/ 3 April 2012

Google snaps up SA art for ‘street’ viewing

Google Snaps Up Sa Art For 'street' Viewing

Local and international audiences will now have access to South African artwork and indigenous rock art from the comfort of their desks or armchairs, through Google's pioneering Art Project.

The Art Project uses Google's Street View technology to allow users to wander the halls of the world's great art galleries. Clicking on an artwork brings up high-resolution captures of the artwork and users can zoom in to explore the smallest details.

A small number of artworks have been rendered in "gigapixel" resolution that is about 1 000 times more detailed than images with the average digital camera.

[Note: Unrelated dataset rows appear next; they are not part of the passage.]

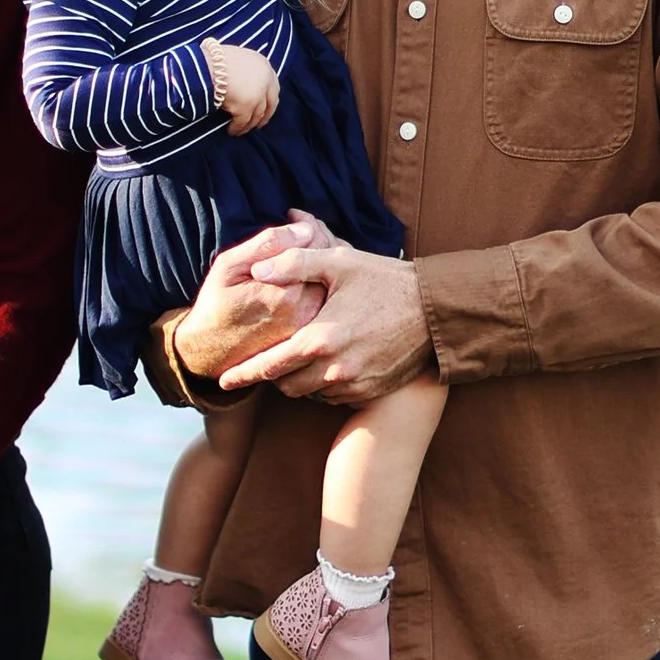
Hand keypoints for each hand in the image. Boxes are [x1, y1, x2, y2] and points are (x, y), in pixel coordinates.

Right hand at [169, 215, 332, 384]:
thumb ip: (267, 245)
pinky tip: (309, 269)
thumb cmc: (215, 305)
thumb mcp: (229, 266)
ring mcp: (313, 324)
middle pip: (333, 261)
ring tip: (304, 246)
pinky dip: (324, 278)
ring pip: (335, 279)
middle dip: (320, 237)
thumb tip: (305, 229)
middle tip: (300, 228)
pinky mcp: (312, 332)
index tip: (293, 216)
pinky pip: (330, 296)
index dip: (308, 223)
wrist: (209, 352)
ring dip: (324, 257)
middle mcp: (307, 312)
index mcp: (288, 293)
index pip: (318, 244)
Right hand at [203, 38, 281, 135]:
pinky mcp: (246, 106)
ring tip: (240, 130)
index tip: (266, 108)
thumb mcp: (237, 58)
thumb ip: (246, 70)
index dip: (269, 99)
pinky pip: (242, 122)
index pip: (274, 86)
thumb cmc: (213, 60)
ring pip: (256, 116)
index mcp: (263, 65)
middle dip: (264, 116)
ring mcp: (257, 94)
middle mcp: (264, 80)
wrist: (202, 64)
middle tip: (257, 125)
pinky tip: (231, 131)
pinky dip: (237, 128)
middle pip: (270, 104)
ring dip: (248, 125)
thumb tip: (244, 83)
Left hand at [217, 238, 435, 408]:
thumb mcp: (339, 263)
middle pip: (285, 385)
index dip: (243, 374)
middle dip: (274, 374)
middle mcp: (334, 369)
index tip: (223, 380)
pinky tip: (332, 361)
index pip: (269, 366)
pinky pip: (334, 396)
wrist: (437, 311)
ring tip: (304, 355)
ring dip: (299, 379)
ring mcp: (353, 384)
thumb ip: (294, 263)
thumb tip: (257, 269)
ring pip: (309, 393)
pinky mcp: (370, 392)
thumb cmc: (386, 281)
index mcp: (320, 338)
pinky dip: (325, 384)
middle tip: (272, 356)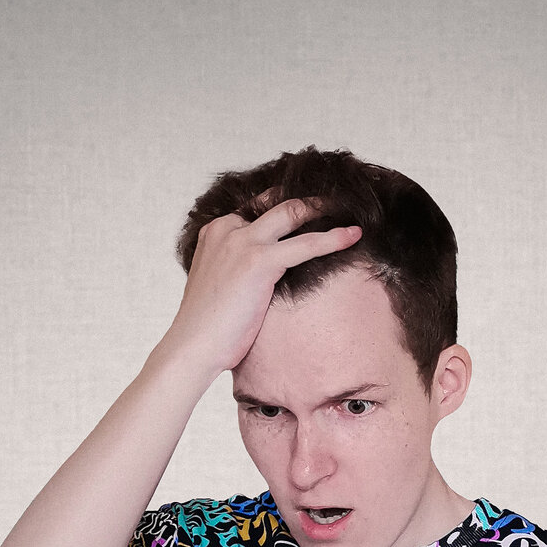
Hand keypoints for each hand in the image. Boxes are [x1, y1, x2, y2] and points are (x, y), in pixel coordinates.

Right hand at [161, 198, 361, 380]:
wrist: (193, 345)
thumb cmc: (207, 328)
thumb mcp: (220, 286)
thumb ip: (237, 269)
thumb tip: (262, 278)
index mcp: (216, 232)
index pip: (256, 207)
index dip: (284, 207)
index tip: (307, 210)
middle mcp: (228, 229)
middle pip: (276, 202)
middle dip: (308, 200)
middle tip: (334, 200)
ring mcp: (243, 242)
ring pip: (292, 213)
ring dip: (323, 208)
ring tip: (350, 209)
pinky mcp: (259, 260)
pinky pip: (306, 243)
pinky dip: (333, 238)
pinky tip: (353, 235)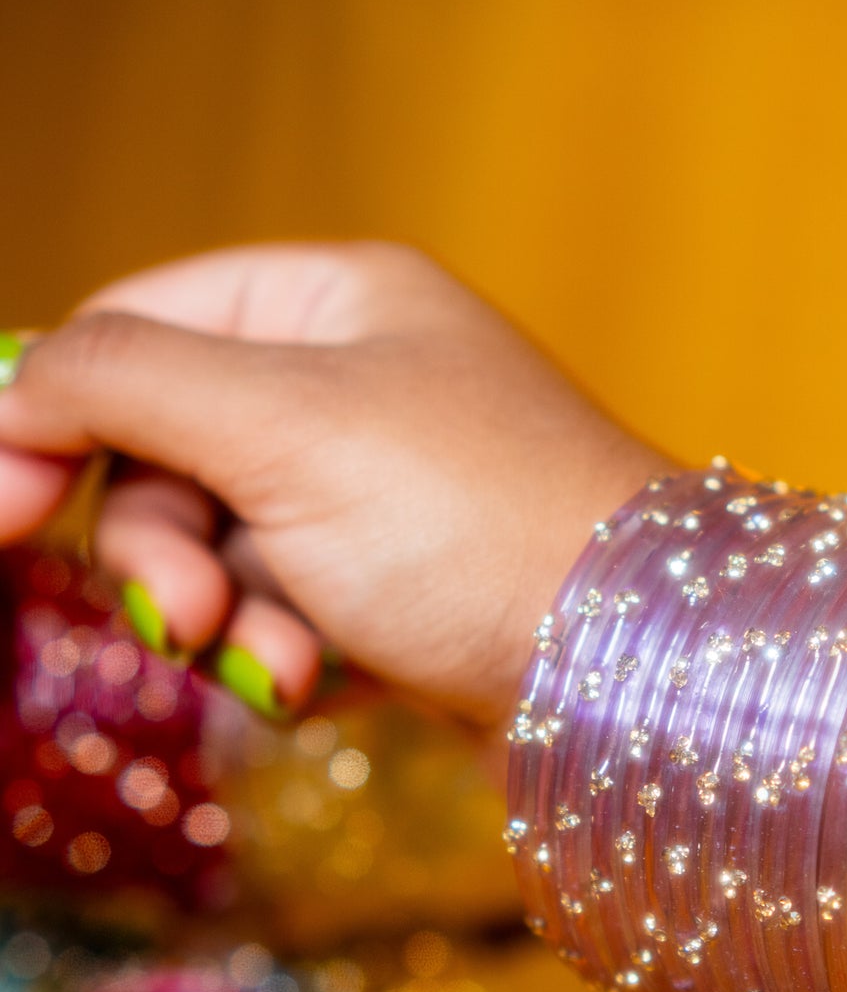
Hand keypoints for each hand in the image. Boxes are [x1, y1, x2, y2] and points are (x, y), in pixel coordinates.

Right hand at [0, 242, 659, 728]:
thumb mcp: (282, 426)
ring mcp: (382, 496)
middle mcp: (359, 384)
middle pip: (166, 454)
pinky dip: (287, 659)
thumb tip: (13, 381)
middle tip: (180, 620)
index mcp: (335, 300)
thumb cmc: (476, 521)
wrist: (639, 670)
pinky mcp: (402, 596)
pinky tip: (326, 690)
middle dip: (160, 548)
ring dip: (225, 621)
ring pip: (218, 553)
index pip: (137, 327)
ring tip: (283, 668)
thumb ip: (124, 382)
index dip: (51, 412)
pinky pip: (283, 619)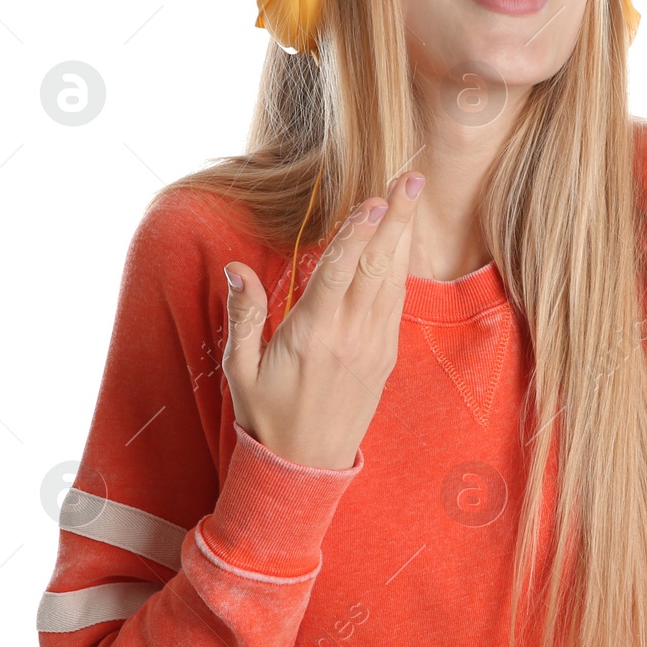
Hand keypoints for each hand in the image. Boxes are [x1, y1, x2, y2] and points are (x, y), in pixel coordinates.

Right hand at [220, 172, 425, 469]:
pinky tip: (402, 241)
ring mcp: (373, 345)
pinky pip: (394, 301)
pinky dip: (400, 266)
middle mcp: (350, 337)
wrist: (305, 468)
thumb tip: (235, 267)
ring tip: (411, 195)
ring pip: (392, 279)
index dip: (357, 234)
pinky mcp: (384, 354)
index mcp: (313, 337)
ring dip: (403, 235)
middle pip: (376, 266)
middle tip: (411, 178)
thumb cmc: (266, 416)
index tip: (374, 200)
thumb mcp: (240, 369)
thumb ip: (243, 315)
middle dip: (395, 219)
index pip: (340, 273)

Users can create personalised galleries and share them with others, a feature that lends itself to the teaching of art history.

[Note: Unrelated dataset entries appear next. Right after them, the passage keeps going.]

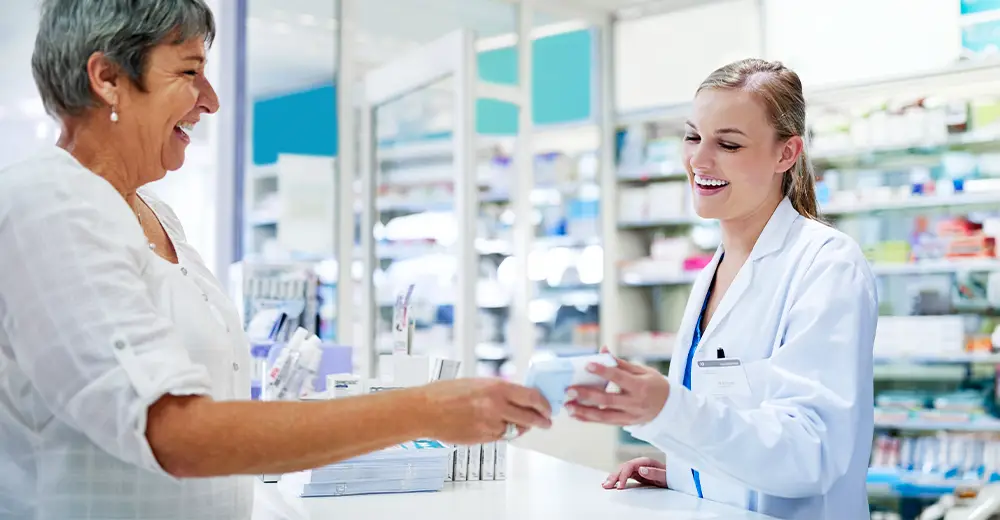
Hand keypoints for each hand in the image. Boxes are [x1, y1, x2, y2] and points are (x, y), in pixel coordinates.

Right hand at [418, 378, 551, 444]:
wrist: (425, 410)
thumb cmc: (445, 393)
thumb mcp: (477, 383)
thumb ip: (498, 391)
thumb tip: (516, 397)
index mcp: (496, 388)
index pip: (531, 397)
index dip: (543, 404)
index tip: (547, 408)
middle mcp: (496, 407)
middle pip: (529, 417)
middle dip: (541, 421)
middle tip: (546, 422)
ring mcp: (489, 425)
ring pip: (516, 430)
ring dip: (522, 428)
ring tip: (524, 425)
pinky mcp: (482, 438)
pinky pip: (501, 437)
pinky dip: (505, 433)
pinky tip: (503, 428)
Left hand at [565, 347, 669, 425]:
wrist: (669, 408)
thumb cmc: (654, 385)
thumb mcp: (643, 371)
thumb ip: (620, 363)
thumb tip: (603, 350)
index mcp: (640, 386)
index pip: (619, 378)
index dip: (603, 371)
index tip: (587, 365)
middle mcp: (634, 402)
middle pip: (608, 399)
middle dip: (587, 395)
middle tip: (570, 390)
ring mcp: (629, 415)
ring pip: (604, 415)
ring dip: (584, 411)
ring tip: (568, 406)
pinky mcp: (625, 423)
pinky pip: (605, 422)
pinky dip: (589, 419)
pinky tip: (575, 415)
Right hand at [603, 457, 666, 489]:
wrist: (677, 478)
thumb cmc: (672, 477)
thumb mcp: (666, 476)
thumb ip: (654, 472)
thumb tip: (641, 469)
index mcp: (646, 461)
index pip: (630, 466)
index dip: (623, 476)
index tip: (620, 486)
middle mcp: (640, 463)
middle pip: (623, 467)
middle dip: (614, 476)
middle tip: (607, 486)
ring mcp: (638, 468)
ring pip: (622, 471)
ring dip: (613, 477)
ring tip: (605, 485)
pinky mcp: (637, 474)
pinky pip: (625, 475)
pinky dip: (617, 479)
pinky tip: (611, 483)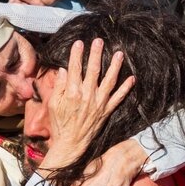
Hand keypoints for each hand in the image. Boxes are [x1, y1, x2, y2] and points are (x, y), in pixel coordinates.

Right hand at [41, 38, 134, 168]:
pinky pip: (118, 98)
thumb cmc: (60, 124)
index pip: (75, 69)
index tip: (79, 43)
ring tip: (119, 53)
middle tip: (99, 41)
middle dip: (96, 54)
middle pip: (93, 70)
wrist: (71, 144)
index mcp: (72, 93)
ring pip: (109, 81)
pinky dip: (126, 88)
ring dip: (115, 66)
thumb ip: (58, 87)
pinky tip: (131, 78)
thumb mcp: (53, 105)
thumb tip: (63, 70)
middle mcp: (87, 96)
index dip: (77, 54)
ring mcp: (99, 103)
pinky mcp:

Now, the internet search giant, which has formed links with the world's top art institutes to digitise all manner of artwork from paintings to street art, has expanded its project to bring art lovers a greater variety of material to explore from two of South Africa's own cultural institutions.

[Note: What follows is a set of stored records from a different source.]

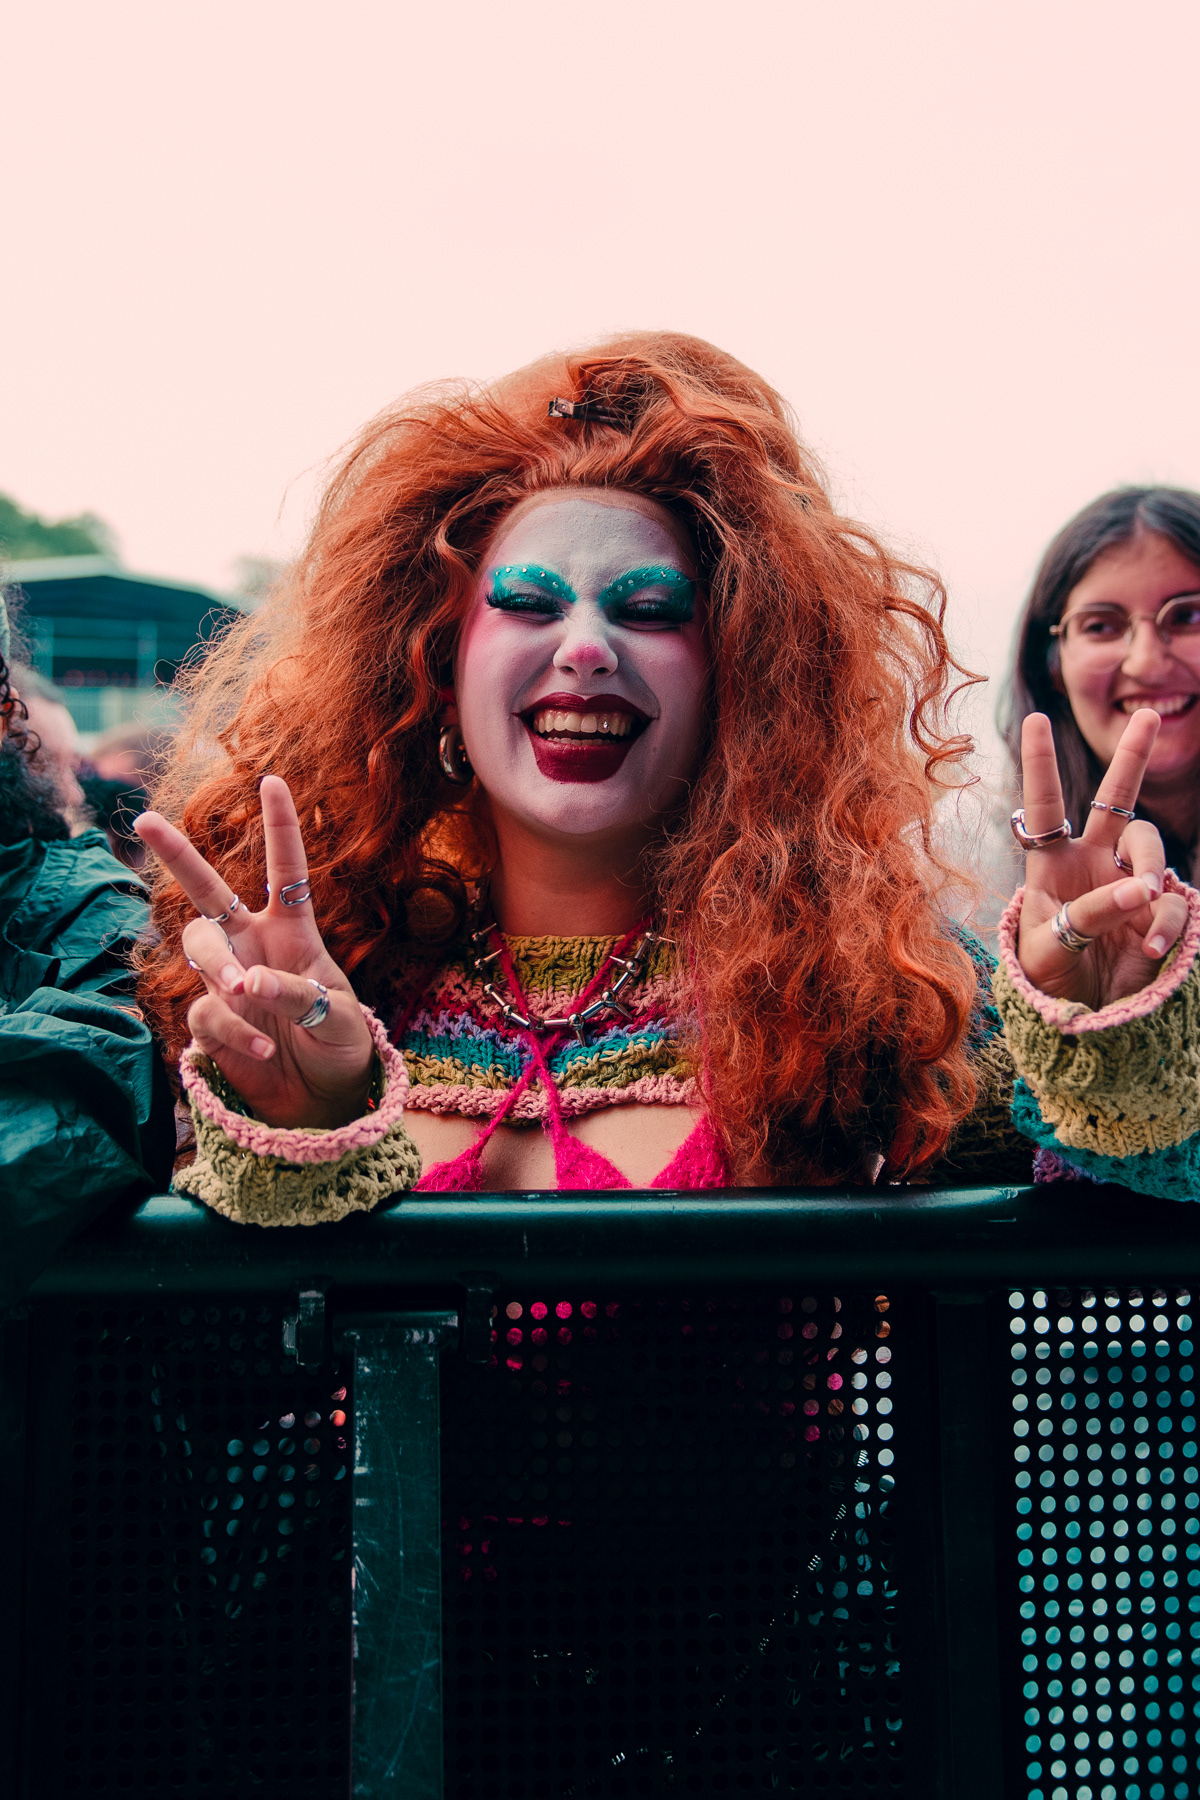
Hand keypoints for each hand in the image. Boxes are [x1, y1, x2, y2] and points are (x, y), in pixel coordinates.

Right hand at [134, 776, 373, 1128]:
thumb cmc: (339, 1044)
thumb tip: (246, 981)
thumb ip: (296, 994)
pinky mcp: (210, 1021)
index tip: (273, 780)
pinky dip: (234, 1032)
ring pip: (198, 945)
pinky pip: (206, 1012)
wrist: (322, 1097)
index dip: (280, 827)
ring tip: (243, 990)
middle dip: (176, 854)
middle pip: (207, 891)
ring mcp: (226, 981)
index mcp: (293, 931)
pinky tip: (263, 1053)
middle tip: (145, 820)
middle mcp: (252, 945)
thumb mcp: (339, 1017)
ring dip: (219, 964)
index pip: (285, 871)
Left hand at [1015, 709, 1188, 1006]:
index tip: (1037, 719)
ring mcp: (1130, 883)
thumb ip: (1087, 915)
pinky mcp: (1158, 911)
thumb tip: (1138, 889)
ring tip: (1140, 896)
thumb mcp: (1049, 947)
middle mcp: (1094, 862)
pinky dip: (1162, 925)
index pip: (1045, 809)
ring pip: (1149, 845)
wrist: (1079, 1011)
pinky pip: (1169, 904)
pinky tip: (1147, 950)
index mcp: (1053, 864)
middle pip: (1115, 802)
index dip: (1041, 766)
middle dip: (1132, 759)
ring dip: (1146, 867)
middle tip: (1146, 716)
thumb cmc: (1048, 974)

The original Art Project included about a dozen of the world's top galleries, such as the Tate Art Gallery and the Van Gogh Museum. It's now been expanded to include 151 partners in 40 countries.

The Iziko South African National Gallery in Cape Town and Wits University's Rock Art Research Institute on Tuesday took their place alongside iconic institutions such as New York's Museum of Modern Art and less well-known galleries like Qatar's Museum of Islamic Art in Google's Art Project.

They are the only two African art institutes represented in the project.

Riason Naidoo, director of the Iziko gallery, said the project would help showcase South African art and provided an opportunity to promote local artists on an international scale.

Naidoo said European and American museums have been increasingly collecting South African contemporary art, and South African modern art is collecting huge sums of money on the international market.

Last year Irma Stern's Arab Priest sold for R33-million.

"In the past 10 years, there's been an explosion of South African art on the international scene and I think this is a continuation of that interest in South African art," he said.

The Iziko gallery has contributed 57 images to the project from its permanent collection. These include 17th and 18th Century works of Dutch, Flemish, English, Italian and South African origin from its historical collections; and traditional African art, including indigenous beadwork of Zulu and Ndebele origin.

The collection also includes new media and photography from the 1970s and 1980s, with work by David Goldblatt and Guy Tillim, who have their roots in the documentary photography tradition.

Amit Sood, the head of Art Project, said the new expanded programme demonstrates Google's commitment to all types of art, and cultures and civilisations all across the globe.

"The Art Project is no longer just about the Indian student wanting to visit the Metropolitan Museum of Art in New York. It is now also about the American student wanting to visit the National Gallery of Modern Art in Delhi," he said.

Art historian and critic Matthew Partridge said Google's virtual galleries would give many South African school children the opportunity to view artwork that they never would have seen otherwise.

But at the same time, he said, the digital experience could never equate to the experience of viewing an artwork.

"We can't expect this kind of technology to replace the material experience of viewing art," he said. "From a teacher's perspective it's absolutely vital that we have access to these kinds of things but at the end of the day it's really about getting kids feet in museums."

Last month Google launched the Nelson Mandela Digital Archive Project, in which reams of documents, photographs and videos relating to the life of former president Nelson Mandela have been digitised and made available online.

Arthur Goldstuck, technology commentator and managing director of World Wide Worx, said the use of Street View in the project would enhance the user experience.

"Part of the process of consuming art in a gallery is also experiencing the way the art has been curated," he said. "You're not merely seeing standalone images, you're seeing the images in a context and the curators of the better galleries have contextualised the art in such a way that you can experience and explore the art in a way that enhances your appreciation of it."

Goldstuck said the project would enhance the democratisation of information by making available resources that only the very privileged might have had access to previously.